We report on further spectroscopic observations of the transient ROTSE3 J115649.1+542726 discovered by Yuan et al. (ATEL #1515) and followed up by several groups (ATEL #1524, ATEL #1576, ATEL #1578, and ATEL #1593). We observed the object for 840 s using the Low-Resolution Imaging Spectrometer (LRIS; Oke et al. 1995) on the Keck I 10-m telescope on 2008 Aug 3.25 UT. Our initial observations of this object (ATEL #1576) showed a blue and largely featureless spectrum, but at later epochs several unidentified weak spectral features appeared (ATEL #1576 and ATEL #1593). The object now has developed a prominent broad (FWHM ≅ 10,000 km/s) emission feature centered near 7900 Å, which we identify as Hα near redshift 0.2. The spectrum shows several other P-Cygni absorption features consistent with higher-order Balmer lines and Fe II at a similar redshift, leading us to conclude that the object is a type-II supernova. We applied the "SuperNova IDentification" code (SNID; Blondin and Tonry 2007, ApJ, 666, 1024) to this spectrum. SNID confirms the identification as a SN II and gives a best-fit redshift of z = 0.206 ± 0.005.

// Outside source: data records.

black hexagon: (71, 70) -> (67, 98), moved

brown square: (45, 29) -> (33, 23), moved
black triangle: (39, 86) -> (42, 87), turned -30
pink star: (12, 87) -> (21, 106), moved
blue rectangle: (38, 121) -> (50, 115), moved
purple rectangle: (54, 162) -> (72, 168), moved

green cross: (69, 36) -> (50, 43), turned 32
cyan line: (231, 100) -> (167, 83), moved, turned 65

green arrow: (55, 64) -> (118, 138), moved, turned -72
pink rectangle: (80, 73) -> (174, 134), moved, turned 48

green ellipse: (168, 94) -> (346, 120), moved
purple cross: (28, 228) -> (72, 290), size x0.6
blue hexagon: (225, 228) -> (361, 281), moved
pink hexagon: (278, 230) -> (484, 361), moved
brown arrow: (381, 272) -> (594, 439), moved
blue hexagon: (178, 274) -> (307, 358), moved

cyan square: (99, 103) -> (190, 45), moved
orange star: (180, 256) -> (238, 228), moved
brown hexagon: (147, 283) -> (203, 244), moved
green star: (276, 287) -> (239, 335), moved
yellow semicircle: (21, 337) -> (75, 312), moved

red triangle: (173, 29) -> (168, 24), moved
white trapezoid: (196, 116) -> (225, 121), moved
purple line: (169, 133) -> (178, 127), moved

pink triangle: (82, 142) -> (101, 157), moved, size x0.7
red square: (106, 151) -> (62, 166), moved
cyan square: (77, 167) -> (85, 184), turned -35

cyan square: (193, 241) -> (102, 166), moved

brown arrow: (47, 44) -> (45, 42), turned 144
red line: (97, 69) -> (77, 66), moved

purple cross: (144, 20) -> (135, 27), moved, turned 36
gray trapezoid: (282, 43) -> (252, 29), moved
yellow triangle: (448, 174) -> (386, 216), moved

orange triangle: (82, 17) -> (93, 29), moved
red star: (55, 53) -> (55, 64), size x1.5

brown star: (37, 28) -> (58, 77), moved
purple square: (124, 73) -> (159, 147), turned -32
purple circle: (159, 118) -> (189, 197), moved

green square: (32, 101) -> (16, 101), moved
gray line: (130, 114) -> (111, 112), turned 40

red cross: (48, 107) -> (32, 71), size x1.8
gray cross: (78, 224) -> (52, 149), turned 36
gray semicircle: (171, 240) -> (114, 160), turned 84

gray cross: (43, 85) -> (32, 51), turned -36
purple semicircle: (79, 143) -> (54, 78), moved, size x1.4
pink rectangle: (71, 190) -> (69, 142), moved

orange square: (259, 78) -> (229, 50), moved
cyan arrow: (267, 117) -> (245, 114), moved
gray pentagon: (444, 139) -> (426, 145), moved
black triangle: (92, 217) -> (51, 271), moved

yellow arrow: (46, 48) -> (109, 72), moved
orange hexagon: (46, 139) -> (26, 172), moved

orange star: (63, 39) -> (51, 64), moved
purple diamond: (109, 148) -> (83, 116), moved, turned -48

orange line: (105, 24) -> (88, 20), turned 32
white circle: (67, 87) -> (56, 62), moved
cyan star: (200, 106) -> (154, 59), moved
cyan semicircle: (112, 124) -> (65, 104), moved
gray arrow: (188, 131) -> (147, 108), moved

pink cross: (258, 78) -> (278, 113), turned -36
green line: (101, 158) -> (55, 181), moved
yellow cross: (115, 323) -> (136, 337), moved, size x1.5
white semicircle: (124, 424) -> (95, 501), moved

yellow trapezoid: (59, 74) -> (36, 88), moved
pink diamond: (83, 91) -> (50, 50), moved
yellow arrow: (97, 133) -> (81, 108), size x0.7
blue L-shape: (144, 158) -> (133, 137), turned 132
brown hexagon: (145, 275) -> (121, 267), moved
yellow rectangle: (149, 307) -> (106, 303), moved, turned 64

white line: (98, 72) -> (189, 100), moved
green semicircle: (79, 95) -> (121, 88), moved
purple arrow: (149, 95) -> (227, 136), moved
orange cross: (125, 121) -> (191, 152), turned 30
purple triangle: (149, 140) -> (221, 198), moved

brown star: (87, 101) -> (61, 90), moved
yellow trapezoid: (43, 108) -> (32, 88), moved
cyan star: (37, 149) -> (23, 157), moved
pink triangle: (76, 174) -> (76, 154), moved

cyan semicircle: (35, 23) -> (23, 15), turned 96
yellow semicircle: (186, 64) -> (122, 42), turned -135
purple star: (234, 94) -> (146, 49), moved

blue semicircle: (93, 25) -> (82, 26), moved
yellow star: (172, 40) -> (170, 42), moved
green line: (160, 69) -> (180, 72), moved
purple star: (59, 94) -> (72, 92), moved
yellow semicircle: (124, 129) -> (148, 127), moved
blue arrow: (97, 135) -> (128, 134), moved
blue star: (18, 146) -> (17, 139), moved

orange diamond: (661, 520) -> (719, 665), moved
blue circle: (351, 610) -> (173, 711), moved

At this redshift, the peak apparent optical magnitude of ≤ 17.8 (ATEL #1515) corresponds to an absolute brightness of MV ≤ -22.2 mag, making this object one of the most luminous supernovae ever observed, comparable to, if not brighter than, the extreme SN 2006gy (Smith et al. 2007, ApJ, 666, 1116; Ofek et al. 2007, ApJL, 659, 13).

We thank M. Malkan (UCLA) for the exchange of observing time.